Water bird survey starts at Thames

A sampling programme for water birds in the Firth of Thames got underway over the weekend.

The Ministry of Agriculture and Forestry (MAF), Massey University’s Epicentre, the Department of Conservation, Ministry of Health and the Ornithological Society of New Zealand are involved in the survey as part of the development of a wildlife disease surveillance strategy for New Zealand.

Sampling of birds started on Friday 20 August 2004 and will run until March 2005. It has two main purposes: to evaluate a non-invasive technique for taking faecal samples from birds; and to determine the status of avian influenza viruses in endemic and migratory water birds, MAF Indigenous Flora and Fauna Team Manager Christine Reed said today.

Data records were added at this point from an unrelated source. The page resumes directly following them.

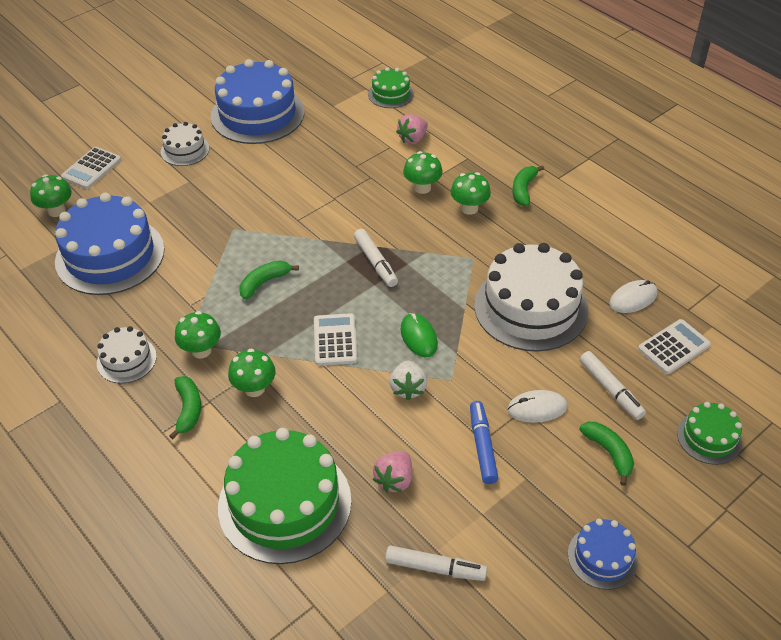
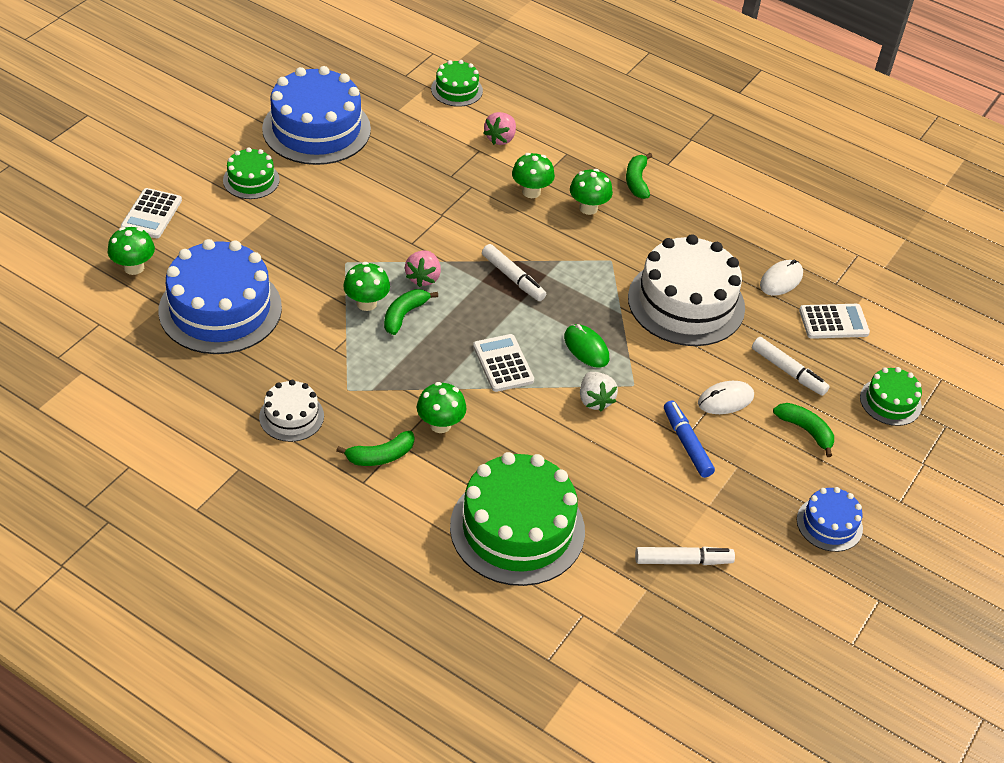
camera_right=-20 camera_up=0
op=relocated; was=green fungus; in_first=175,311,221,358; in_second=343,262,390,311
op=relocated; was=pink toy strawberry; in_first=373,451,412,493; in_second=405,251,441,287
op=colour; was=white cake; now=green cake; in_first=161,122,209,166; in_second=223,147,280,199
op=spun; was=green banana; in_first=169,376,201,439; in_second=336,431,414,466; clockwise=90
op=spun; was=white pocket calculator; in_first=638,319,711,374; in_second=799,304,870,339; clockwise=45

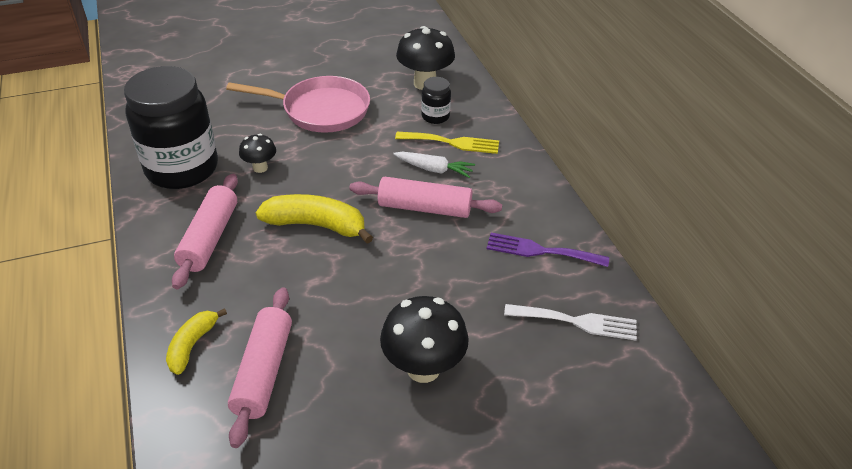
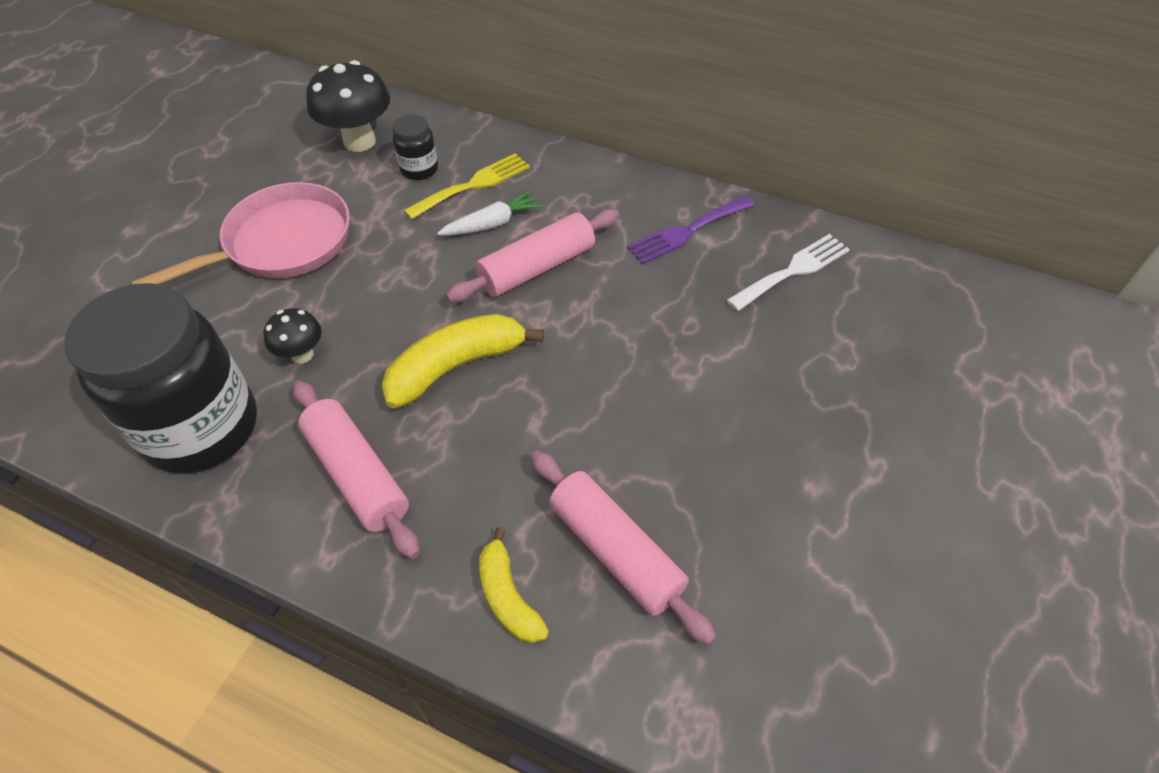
camera_right=-45 camera_up=10
op=missing; was=jet-black fungus; in_first=380,296,469,383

“Migratory birds have been identified as a potential risk pathway, albeit very low risk, for diseases like avian influenza to enter New Zealand. This survey will determine whether influenza viruses are present in waterbirds in the Firth of Thames area. This area is a preferred location for migratory birds such as the Red Knots, Turnstones and Bar-tailed Godwits, which will start arriving from their Northern Hemisphere breeding grounds from September to December,” Christine Reed said.

“The first part of the work involves sampling endemic wading birds, such as the Wrybill, and water birds prior to this season’s arrival of migratory birds. Once the visitors arrive they will also be sampled. The final part of the survey involves a re-sampling of the endemic bird species a few months later to determine if there are any new viruses in the population.

“Traditionally samples are collected by using a swab. This is an invasive technique that involves catching the birds to be sampled. The birds are released after testing and the process does not harm them. For the purposes of this survey we plan to capture the birds and use swabs to obtain samples but will also be investigating the practicalities of using non-invasive techniques, such as collecting faeces from feeding areas and comparing these results with swab samples.

The experience gained will form a useful part of MAF’s future wildlife disease surveillance strategy,” Christine Reed said.